In the first verse, comforted means to call to one’s side. Comfort in the latter verse is a medical term that refers to medicines that relieve irritations. It has connotations of soothing, solace, relief, alleviation, consolation, and encouragement. Pastors, and everyone else for that matter, are truly blessed if they are surrounded with others who have that type of effect in their lives.

Paul wasn’t merely thankful for people who had helped him in his ministry (that could appear to have been self-serving even if it wasn’t Paul’s motive), but he promoted the helping of others who were preaching the gospel as well. In Romans 16:1-2, he said, “I commend to you Phoebe our sister, who is a servant of the church in Cenchrea, that you may receive her in the Lord in a manner worthy of the saints, and assist her in whatever business she has need of you; for indeed she has been a helper of many and of myself also.”
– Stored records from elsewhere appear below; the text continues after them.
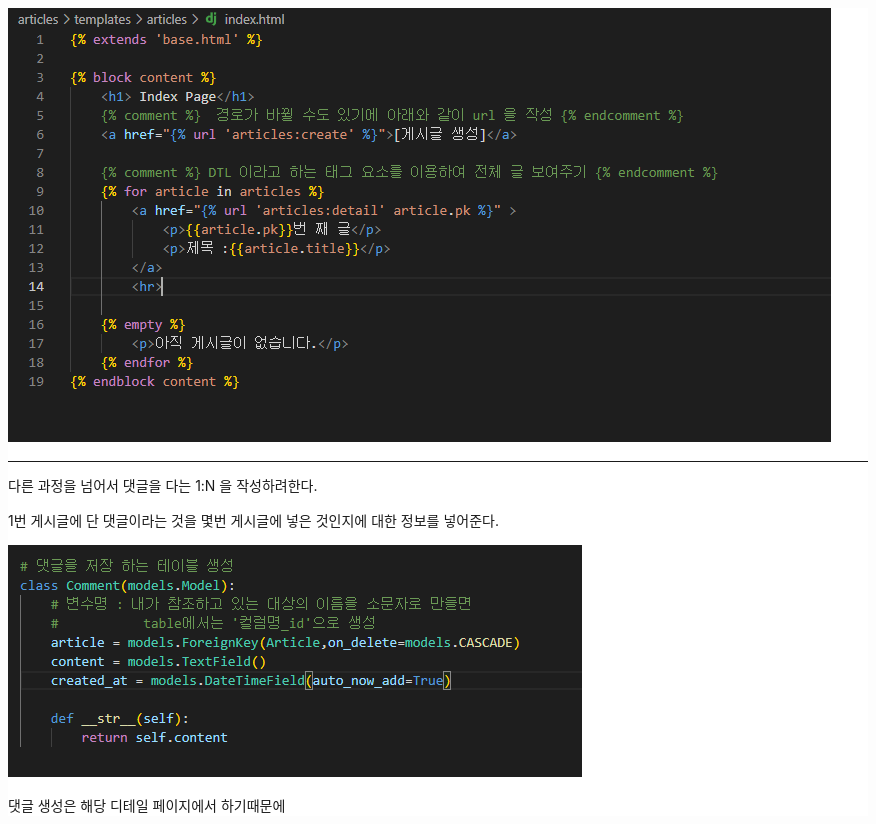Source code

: ![image-20221006114142841](221006.assets/image-20221006114142841.png)

---



다른 과정을 넘어서 댓글을 다는 1:N 을 작성하려한다.

1번 게시글에 단 댓글이라는 것을 몇번 게시글에 넣은 것인지에 대한 정보를 넣어준다.

![image-20221006114805858](221006.assets/image-20221006114805858.png)



댓글 생성은 해당 디테일 페이지에서 하기때문에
In essence, Paul was saying, “Be a Bob to Phoebe, because she’s been a Bob to me and to many.” This is really what partnership and teamwork in life and ministry are all about. We all need help and we all have a need to help others. I love what Charles Brower said: “Few people are successful unless a lot of other people want them to be.”

History has some great examples of such helping and partnership. For example, Martin Luther wasn’t the first reformer, but his is the name we most remember. Some of the early reformers didn’t live long because of persecution, but Luther had the care, protection, and provision that came to him through Fredrick of Saxony in the Wartburg Castle. We might say that Martin Luther had his own “Bob,” someone who felt that the Lord had given him the assignment of serving the great reformer and helping him fulfill his mission.

There is a powerful verse in Isaiah 41:6-7 that describes the power of teamwork: “Everyone helped his neighbor, and said to his brother, ‘Be of good courage!’ So the craftsman encouraged the goldsmith; He who smooths with the hammer inspired him who strikes the anvil, saying, ‘It is ready for the soldering’; then he fastened it with pegs, that it might not totter.” This description of teamwork and encouragement is actually about those making an idol. How much more should God’s people cheer each other on and encourage each other as they build the Kingdom of God and advance the gospel!